When you're considering simple parametric models for the conditional distribution of data (i.e. the distribution of each group, or the expected distribution for each combination of predictor variables), and you are dealing with a positive continuous distribution, the two common choices are Gamma and log-Normal. Besides satisfying the specification of the domain of the distribution (real numbers greater than zero), these distributions are computationally convenient and often make mechanistic sense.

  • The log-Normal distribution is easily derived by exponentiating a Normal distribution (conversely, log-transforming log-Normal deviates gives Normal deviates). From a mechanistic point of view, the log-Normal arises via the Central Limit Theorem when each observation reflects the product of a large number of iid random variables. Once you've log-transformed the data, you have access to a huge variety of computational and analytical tools (e.g., anything assuming Normality or using least-squares methods).
  • As your question points out, one way that a Gamma distribution arises is as the distribution of waiting times until $n$ independent events with a constant waiting time $\lambda$ occur.
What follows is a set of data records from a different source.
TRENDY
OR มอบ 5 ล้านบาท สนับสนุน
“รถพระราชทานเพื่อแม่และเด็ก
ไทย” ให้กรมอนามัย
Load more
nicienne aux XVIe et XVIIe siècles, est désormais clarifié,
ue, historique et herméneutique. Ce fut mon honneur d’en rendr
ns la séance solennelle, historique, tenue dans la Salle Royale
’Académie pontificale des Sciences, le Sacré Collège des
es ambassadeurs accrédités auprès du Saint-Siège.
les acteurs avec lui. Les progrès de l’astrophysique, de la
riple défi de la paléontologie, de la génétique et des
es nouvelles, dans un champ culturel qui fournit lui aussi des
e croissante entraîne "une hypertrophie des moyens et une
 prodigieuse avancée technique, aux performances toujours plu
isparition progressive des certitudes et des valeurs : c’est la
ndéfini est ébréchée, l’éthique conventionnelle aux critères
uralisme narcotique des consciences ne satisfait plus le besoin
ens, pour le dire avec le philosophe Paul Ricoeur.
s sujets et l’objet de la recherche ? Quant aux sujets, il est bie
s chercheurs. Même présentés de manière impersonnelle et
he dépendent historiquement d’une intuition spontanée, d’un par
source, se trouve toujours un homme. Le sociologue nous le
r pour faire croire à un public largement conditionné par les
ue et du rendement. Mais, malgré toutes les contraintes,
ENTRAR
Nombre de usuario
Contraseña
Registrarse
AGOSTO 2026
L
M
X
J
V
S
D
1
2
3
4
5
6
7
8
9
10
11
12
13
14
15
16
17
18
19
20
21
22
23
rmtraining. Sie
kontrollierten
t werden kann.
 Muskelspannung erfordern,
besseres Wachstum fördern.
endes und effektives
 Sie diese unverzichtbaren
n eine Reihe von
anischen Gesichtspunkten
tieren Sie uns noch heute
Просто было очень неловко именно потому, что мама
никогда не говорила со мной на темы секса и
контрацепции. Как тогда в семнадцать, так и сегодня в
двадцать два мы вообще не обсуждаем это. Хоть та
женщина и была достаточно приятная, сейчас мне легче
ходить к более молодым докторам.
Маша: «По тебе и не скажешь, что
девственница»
I can't easily find a reference for a mechanistic model of Gamma distributions of insurance claims, but it also makes sense to use a Gamma distribution from a phenomenological (i.e., data description/computational convenience) point of view. The Gamma distribution is part of the exponential family (which includes the Normal but not the log-Normal), which means that all of the machinery of generalized linear models is available; it also has a particularly convenient form for analysis.

There are other reasons one might pick one or the other - for example, the "heaviness" of the tail of the distribution, which might be important in predicting the frequency of extreme events. There are plenty of other positive, continuous distributions (e.g see this list), but they tend to be used in more specialized applications.

Very few of these distributions will capture the multi-modality you see in the marginal distributions above, but multi-modality may be explained by the data being grouped into categories described by observed categorical predictors. If there are no observable predictors that explain the multimodality, one might choose to fit a finite mixture model based on a mixture of a (small, discrete) number of positive continuous distributions.